Data entries
-*-*-
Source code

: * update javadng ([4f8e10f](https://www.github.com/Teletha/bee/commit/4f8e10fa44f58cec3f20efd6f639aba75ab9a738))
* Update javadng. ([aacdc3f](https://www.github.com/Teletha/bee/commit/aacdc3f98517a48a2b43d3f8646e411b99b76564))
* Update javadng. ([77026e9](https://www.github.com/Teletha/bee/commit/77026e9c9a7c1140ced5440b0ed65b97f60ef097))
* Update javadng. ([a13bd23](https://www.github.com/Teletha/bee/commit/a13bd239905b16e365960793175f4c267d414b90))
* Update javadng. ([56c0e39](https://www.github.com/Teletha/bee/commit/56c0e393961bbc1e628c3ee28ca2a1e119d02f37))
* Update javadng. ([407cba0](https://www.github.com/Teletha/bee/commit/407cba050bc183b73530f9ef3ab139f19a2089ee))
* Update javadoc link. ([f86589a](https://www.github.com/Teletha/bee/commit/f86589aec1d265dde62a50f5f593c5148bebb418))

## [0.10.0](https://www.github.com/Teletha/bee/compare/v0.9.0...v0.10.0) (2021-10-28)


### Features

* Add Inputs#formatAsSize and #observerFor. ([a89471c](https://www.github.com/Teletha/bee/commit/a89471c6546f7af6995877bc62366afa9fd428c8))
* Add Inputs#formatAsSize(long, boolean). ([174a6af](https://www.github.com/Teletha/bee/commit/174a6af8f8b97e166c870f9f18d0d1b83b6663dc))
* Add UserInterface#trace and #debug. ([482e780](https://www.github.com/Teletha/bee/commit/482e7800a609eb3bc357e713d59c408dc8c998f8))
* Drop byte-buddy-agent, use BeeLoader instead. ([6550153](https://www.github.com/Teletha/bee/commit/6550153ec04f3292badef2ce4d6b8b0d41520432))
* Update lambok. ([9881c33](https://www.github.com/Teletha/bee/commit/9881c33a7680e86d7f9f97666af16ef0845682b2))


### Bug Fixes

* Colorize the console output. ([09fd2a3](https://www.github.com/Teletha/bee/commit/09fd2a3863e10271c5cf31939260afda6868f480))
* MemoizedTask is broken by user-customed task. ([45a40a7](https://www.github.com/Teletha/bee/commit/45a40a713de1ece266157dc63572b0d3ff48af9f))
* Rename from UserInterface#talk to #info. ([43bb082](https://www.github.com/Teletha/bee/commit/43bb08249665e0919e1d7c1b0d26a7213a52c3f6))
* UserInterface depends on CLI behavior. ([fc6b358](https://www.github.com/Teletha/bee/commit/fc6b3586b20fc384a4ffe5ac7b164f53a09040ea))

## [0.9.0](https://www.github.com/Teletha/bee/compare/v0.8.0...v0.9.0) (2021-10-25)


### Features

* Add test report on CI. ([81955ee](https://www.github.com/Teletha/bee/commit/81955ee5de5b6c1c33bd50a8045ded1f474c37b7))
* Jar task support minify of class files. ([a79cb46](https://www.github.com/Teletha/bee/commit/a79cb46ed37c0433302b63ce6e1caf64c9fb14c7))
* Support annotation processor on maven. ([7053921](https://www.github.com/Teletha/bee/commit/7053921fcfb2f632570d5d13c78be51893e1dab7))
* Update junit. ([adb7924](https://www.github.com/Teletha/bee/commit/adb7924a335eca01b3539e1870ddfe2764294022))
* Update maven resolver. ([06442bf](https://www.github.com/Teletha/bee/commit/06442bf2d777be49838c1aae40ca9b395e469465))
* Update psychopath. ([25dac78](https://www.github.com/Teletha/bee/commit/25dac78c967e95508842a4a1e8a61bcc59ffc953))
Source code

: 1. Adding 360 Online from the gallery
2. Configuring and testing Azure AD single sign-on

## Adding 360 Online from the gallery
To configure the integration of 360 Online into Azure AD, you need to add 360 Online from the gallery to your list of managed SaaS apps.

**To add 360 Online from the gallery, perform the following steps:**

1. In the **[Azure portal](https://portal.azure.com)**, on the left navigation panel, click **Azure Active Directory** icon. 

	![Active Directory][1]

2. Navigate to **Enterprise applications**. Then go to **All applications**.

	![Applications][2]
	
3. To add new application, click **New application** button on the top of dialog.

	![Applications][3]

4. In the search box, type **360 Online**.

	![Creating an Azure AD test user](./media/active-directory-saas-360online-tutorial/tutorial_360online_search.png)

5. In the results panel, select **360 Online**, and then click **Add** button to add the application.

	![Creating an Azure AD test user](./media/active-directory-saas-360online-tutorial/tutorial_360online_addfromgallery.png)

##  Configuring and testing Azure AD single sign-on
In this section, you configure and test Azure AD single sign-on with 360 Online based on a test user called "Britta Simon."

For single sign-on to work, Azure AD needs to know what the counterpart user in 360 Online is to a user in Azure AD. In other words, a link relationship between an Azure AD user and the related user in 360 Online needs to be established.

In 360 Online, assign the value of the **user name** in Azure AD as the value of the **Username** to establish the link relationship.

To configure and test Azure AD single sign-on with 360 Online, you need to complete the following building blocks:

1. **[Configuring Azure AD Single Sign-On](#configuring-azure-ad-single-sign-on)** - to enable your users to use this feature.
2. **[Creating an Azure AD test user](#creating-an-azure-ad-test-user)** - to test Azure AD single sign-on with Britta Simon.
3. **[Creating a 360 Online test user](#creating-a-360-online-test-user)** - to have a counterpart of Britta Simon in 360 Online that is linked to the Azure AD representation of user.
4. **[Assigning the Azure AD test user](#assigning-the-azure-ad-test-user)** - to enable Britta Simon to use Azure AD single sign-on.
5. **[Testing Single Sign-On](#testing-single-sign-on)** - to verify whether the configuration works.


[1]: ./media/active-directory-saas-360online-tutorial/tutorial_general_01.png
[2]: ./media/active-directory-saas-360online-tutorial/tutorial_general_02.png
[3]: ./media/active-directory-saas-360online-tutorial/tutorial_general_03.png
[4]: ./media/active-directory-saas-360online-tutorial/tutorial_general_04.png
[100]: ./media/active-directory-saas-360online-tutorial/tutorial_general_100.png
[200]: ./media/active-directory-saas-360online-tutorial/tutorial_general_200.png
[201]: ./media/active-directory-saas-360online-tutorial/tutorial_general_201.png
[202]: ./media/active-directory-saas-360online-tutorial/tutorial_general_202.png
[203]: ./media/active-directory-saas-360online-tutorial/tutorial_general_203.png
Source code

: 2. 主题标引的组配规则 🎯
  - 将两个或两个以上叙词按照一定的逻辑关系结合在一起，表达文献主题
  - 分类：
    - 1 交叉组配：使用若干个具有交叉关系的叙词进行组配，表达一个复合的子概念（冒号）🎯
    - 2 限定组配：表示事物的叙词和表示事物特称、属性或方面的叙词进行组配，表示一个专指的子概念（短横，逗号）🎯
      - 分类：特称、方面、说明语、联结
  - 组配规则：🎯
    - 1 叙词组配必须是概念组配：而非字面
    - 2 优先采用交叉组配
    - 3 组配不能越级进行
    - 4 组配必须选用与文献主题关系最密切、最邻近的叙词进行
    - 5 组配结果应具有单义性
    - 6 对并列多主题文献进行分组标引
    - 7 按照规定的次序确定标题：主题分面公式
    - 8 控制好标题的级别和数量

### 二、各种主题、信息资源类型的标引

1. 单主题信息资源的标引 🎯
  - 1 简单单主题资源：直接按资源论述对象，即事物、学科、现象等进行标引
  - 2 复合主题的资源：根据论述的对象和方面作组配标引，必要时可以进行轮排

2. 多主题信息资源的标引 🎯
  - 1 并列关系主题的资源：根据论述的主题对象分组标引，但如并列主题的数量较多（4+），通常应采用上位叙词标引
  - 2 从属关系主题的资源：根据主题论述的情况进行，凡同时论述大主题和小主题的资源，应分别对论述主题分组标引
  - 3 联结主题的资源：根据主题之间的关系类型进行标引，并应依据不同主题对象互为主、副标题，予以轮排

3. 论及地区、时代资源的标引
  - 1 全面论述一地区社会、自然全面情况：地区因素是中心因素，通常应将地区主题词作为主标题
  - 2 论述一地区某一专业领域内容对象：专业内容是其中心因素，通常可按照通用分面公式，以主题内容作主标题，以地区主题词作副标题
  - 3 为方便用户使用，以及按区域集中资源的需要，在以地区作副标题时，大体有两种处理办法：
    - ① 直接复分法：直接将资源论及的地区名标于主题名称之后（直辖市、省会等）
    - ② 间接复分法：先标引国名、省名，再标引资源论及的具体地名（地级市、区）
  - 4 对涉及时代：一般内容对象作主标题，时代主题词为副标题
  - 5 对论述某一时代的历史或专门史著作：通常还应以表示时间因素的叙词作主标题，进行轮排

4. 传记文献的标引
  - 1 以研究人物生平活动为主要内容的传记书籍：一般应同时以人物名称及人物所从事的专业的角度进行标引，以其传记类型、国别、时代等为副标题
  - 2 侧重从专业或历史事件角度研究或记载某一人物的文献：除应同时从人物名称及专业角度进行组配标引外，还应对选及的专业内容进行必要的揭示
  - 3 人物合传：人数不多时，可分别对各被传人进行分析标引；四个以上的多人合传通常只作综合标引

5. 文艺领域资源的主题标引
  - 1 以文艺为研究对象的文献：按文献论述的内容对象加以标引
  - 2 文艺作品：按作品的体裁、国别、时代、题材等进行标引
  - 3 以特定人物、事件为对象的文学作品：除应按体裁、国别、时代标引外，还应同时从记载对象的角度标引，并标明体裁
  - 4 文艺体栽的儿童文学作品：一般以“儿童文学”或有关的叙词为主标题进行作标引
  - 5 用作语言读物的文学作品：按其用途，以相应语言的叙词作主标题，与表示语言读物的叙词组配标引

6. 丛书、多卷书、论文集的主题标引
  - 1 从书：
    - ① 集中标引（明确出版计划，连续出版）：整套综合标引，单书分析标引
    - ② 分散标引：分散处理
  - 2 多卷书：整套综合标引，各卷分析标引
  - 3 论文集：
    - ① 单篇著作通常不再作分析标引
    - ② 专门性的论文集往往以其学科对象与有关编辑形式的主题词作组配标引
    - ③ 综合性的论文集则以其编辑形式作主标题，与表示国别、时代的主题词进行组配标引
-*-*-
Write out everything from the line containing "Add Inputs#formatAsSize and" down to the line containing "Add UserInterface#trace and", inclusive, reproducing each line without any change.

ANSWER TO THIS PROBLEM ->
* Add Inputs#formatAsSize and #observerFor. ([a89471c](https://www.github.com/Teletha/bee/commit/a89471c6546f7af6995877bc62366afa9fd428c8))
* Add Inputs#formatAsSize(long, boolean). ([174a6af](https://www.github.com/Teletha/bee/commit/174a6af8f8b97e166c870f9f18d0d1b83b6663dc))
* Add UserInterface#trace and #debug. ([482e780](https://www.github.com/Teletha/bee/commit/482e7800a609eb3bc357e713d59c408dc8c998f8))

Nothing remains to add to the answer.